_What you should do_
Report how many lines in the entries below hold the word "Erythranthe". Your answer is that number alone.

_Extracted information_
--------------------------------------------------

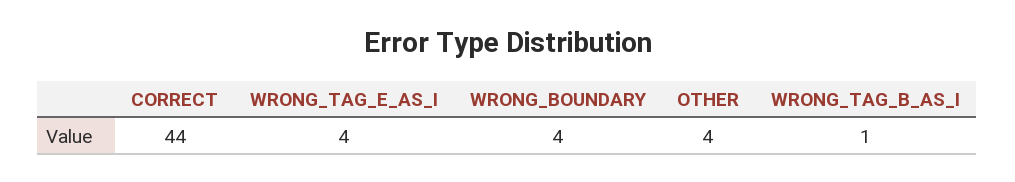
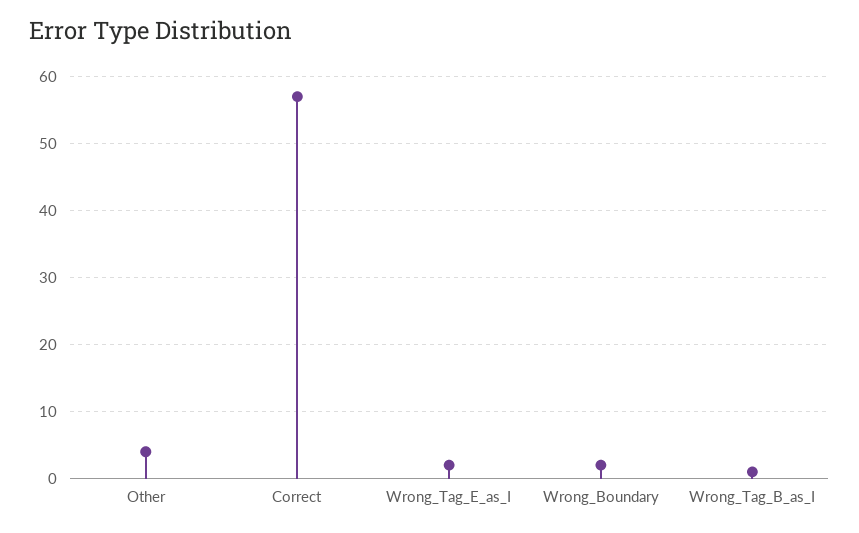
  {
-   "CORRECT": 44,
+   "CORRECT": 57,
-   "WRONG_TAG_E_AS_I": 4,
+   "WRONG_TAG_E_AS_I": 2,
-   "WRONG_BOUNDARY": 4,
+   "WRONG_BOUNDARY": 2,
    "OTHER": 4,
    "WRONG_TAG_B_AS_I": 1
  }

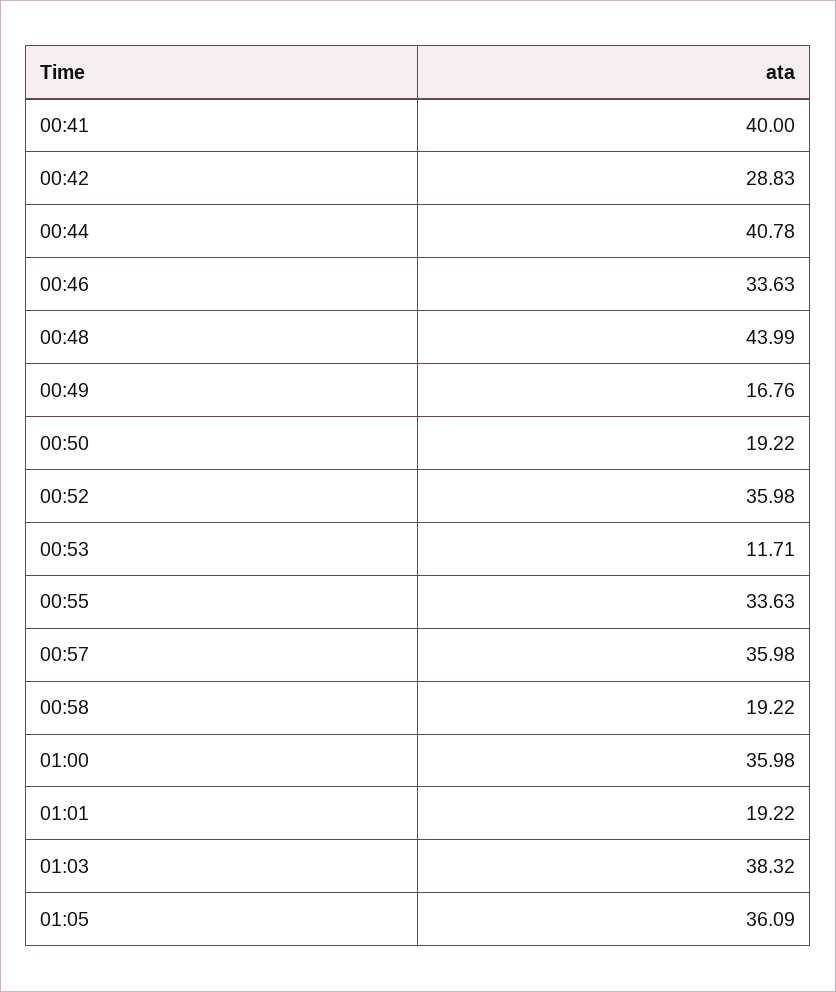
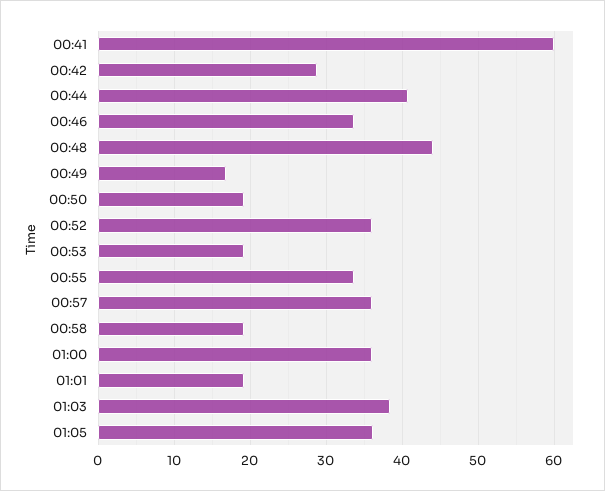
  {
-   "00:41": 40,
+   "00:41": 60,
    "00:42": 28.83,
    "00:44": 40.78,
    "00:46": 33.63,
    "00:48": 43.99,
    "00:49": 16.76,
    "00:50": 19.22,
    "00:52": 35.98,
-   "00:53": 11.71,
+   "00:53": 19,
    "00:55": 33.63,
    "00:57": 35.98,
    "00:58": 19.22,
    "01:00": 35.98,
    "01:01": 19.22,
    "01:03": 38.32,
    "01:05": 36.09
  }

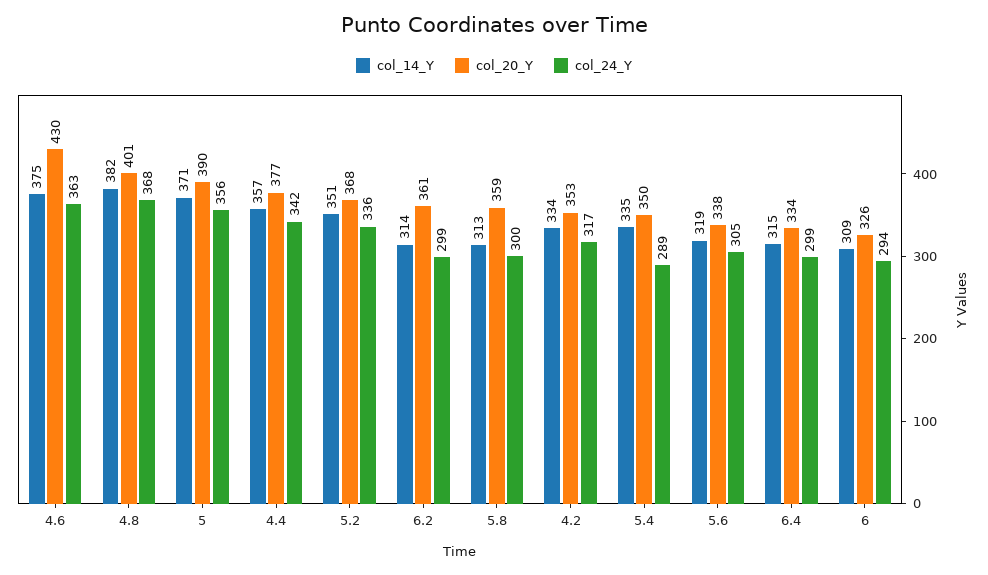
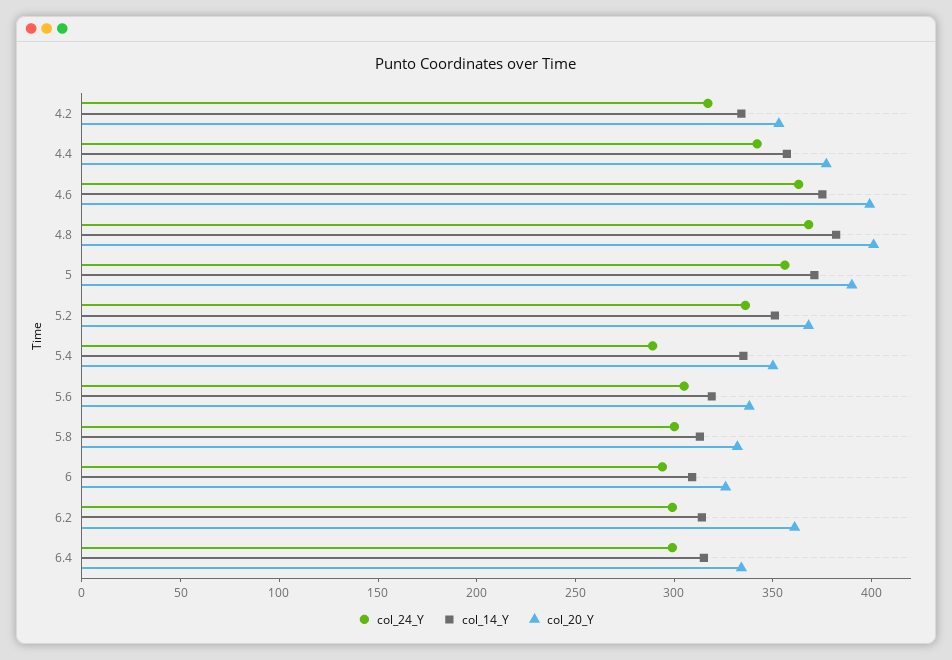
  {
    "col_14_Y": {
      "4.6": 375,
      "4.8": 382,
      "5": 371,
      "4.4": 357,
      "5.2": 351,
      "6.2": 314,
      "5.8": 313,
      "4.2": 334,
      "5.4": 335,
      "5.6": 319,
      "6.4": 315,
      "6": 309
    },
    "col_20_Y": {
-     "4.6": 430,
+     "4.6": 400,
      "4.8": 401,
      "5": 390,
      "4.4": 377,
      "5.2": 368,
      "6.2": 361,
-     "5.8": 359,
+     "5.8": 330,
      "4.2": 353,
      "5.4": 350,
      "5.6": 338,
      "6.4": 334,
      "6": 326
    },
    "col_24_Y": {
      "4.6": 363,
      "4.8": 368,
      "5": 356,
      "4.4": 342,
      "5.2": 336,
      "6.2": 299,
      "5.8": 300,
      "4.2": 317,
      "5.4": 289,
      "5.6": 305,
      "6.4": 299,
      "6": 294
    }
  }

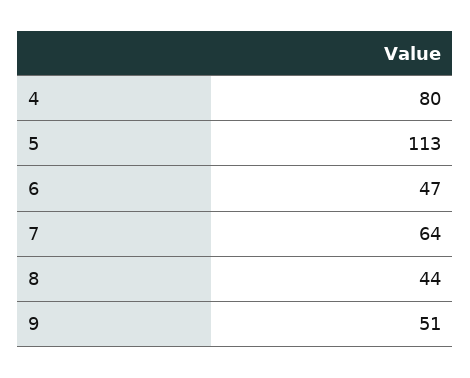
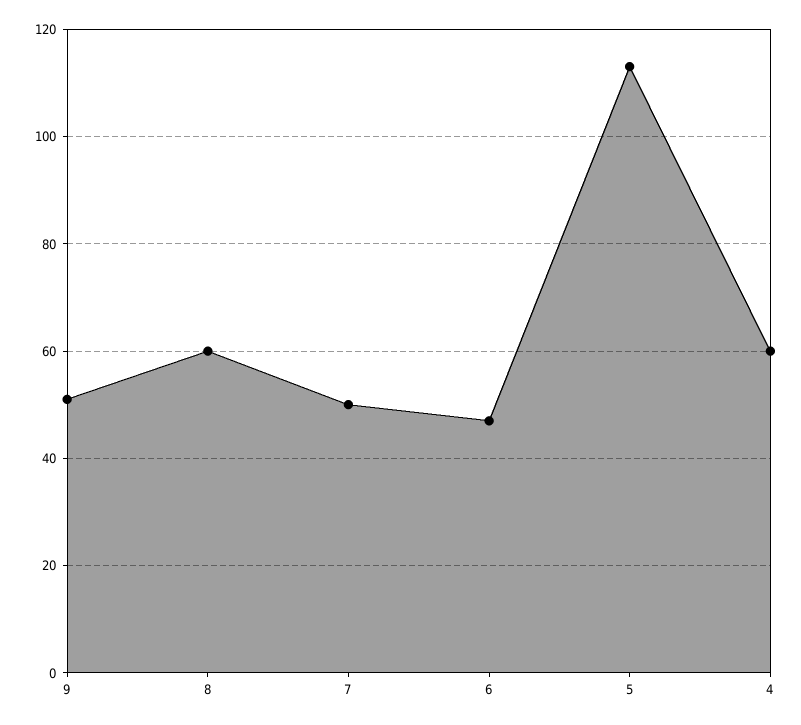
  {
-   "4": 80,
+   "4": 60,
    "5": 113,
    "6": 47,
-   "7": 64,
+   "7": 50,
-   "8": 44,
+   "8": 60,
    "9": 51
  }

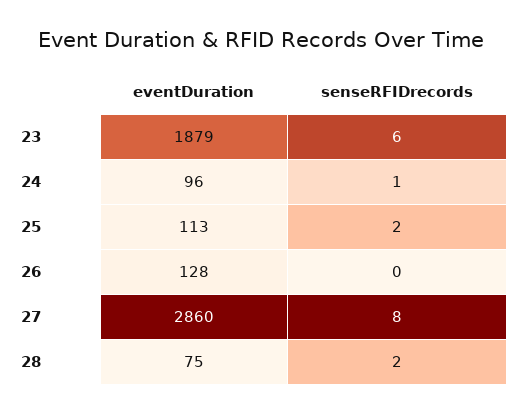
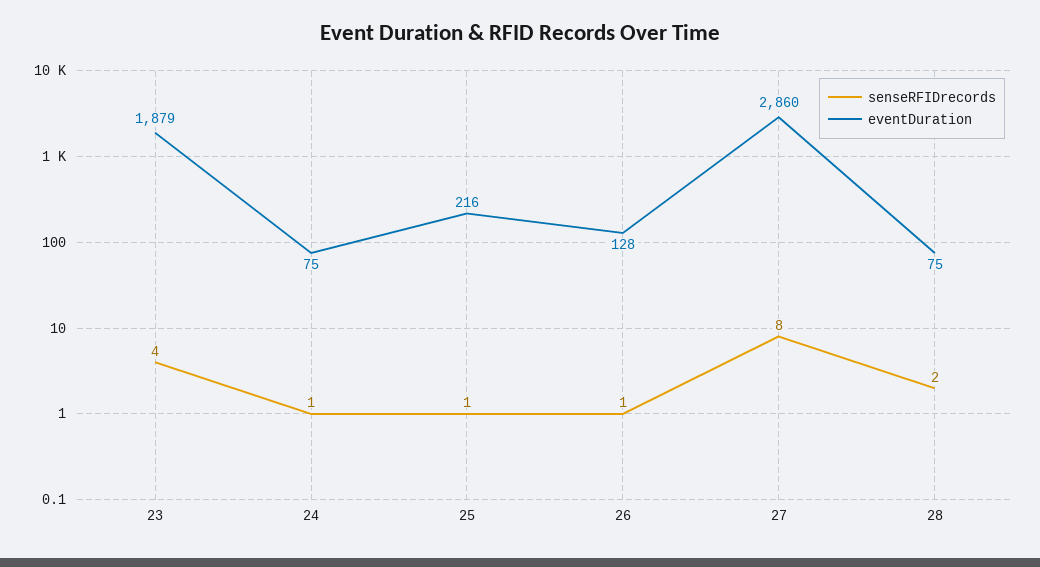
  {
    "eventDuration": {
      "23": 1879,
-     "24": 96,
+     "24": 75,
-     "25": 113,
+     "25": 216,
      "26": 128,
      "27": 2860,
      "28": 75
    },
    "senseRFIDrecords": {
-     "23": 6,
+     "23": 4,
      "24": 1,
-     "25": 2,
+     "25": 1,
-     "26": 0,
+     "26": 1,
      "27": 8,
      "28": 2
    }
  }

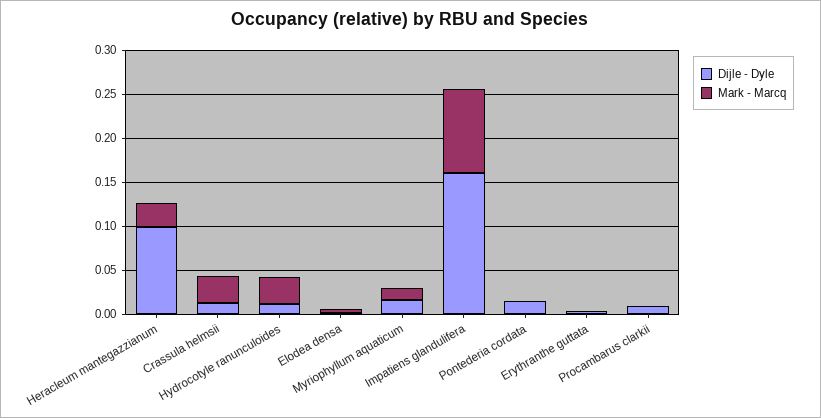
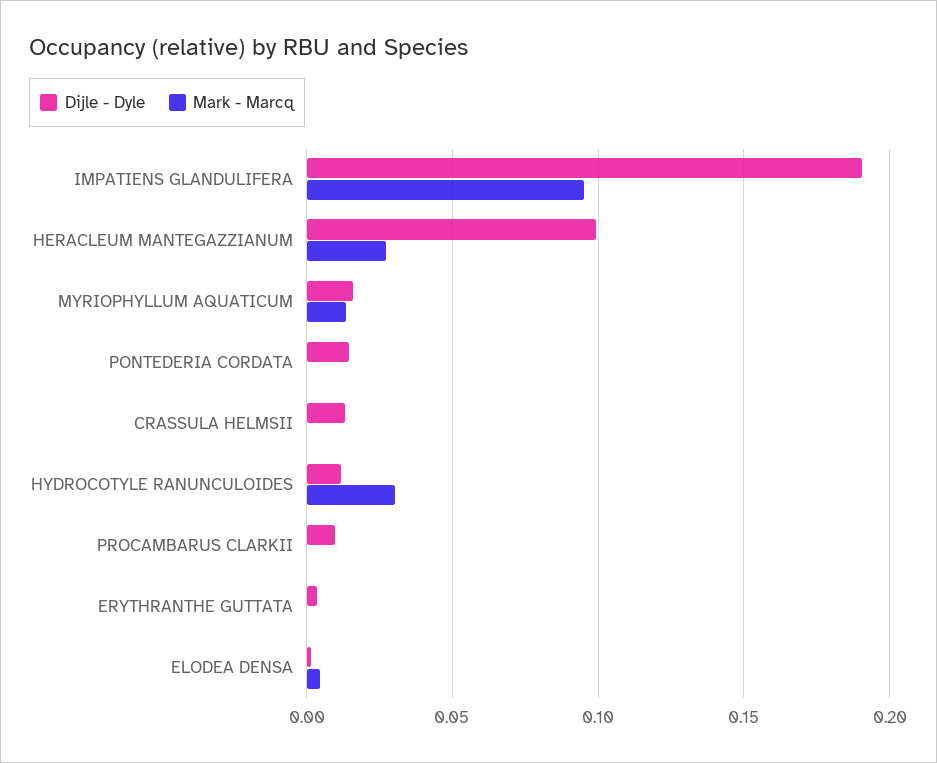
  {
    "Dijle - Dyle": {
      "Heracleum mantegazzianum": 0.1,
      "Crassula helmsii": 0.015,
      "Hydrocotyle ranunculoides": 0.01,
      "Elodea densa": 0,
      "Myriophyllum aquaticum": 0.015,
-     "Impatiens glandulifera": 0.16,
+     "Impatiens glandulifera": 0.19,
      "Pontederia cordata": 0.015,
      "Erythranthe guttata": 0.005,
      "Procambarus clarkii": 0.01
    },
    "Mark - Marcq": {
      "Heracleum mantegazzianum": 0.025,
-     "Crassula helmsii": 0.03,
+     "Crassula helmsii": 0,
      "Hydrocotyle ranunculoides": 0.03,
      "Elodea densa": 0.005,
      "Myriophyllum aquaticum": 0.015,
      "Impatiens glandulifera": 0.095,
      "Pontederia cordata": 0,
      "Erythranthe guttata": 0,
      "Procambarus clarkii": 0
    }
  }

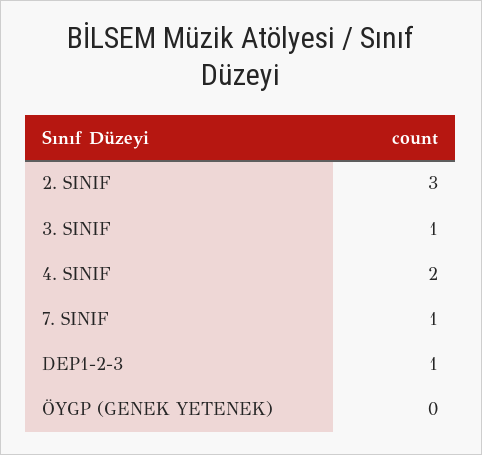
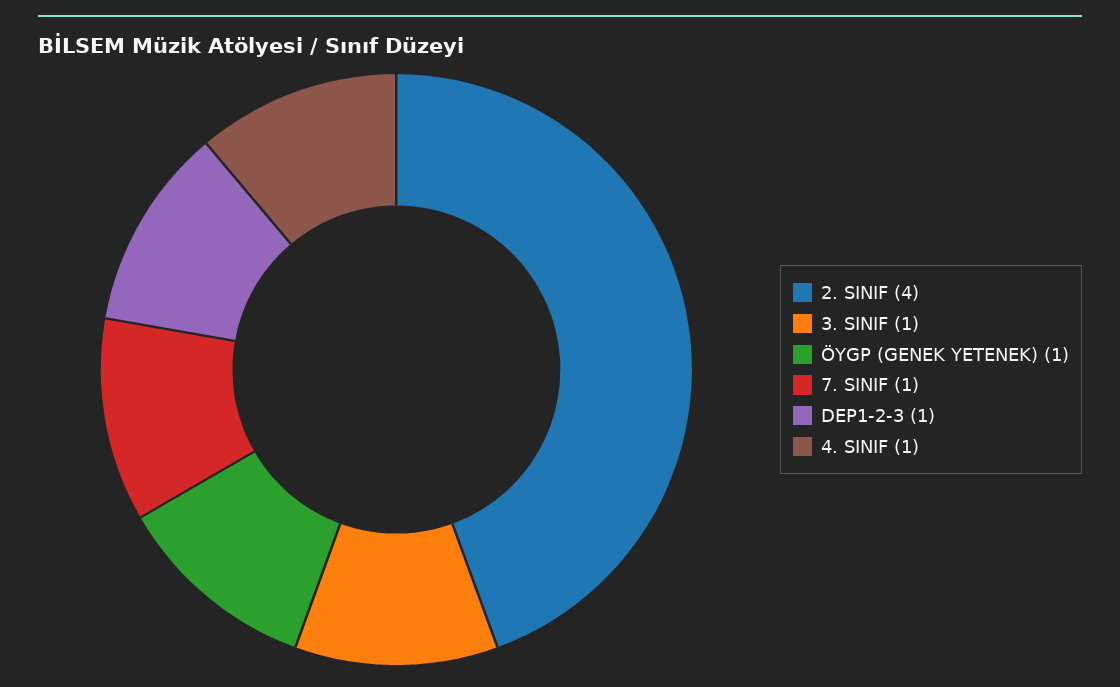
  {
-   "2. SINIF": 3,
+   "2. SINIF": 4,
    "3. SINIF": 1,
-   "4. SINIF": 2,
+   "4. SINIF": 1,
    "7. SINIF": 1,
    "DEP1-2-3": 1,
-   "ÖYGP (GENEK YETENEK)": 0
+   "ÖYGP (GENEK YETENEK)": 1
  }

--------------------------------------------------

_Task output_
2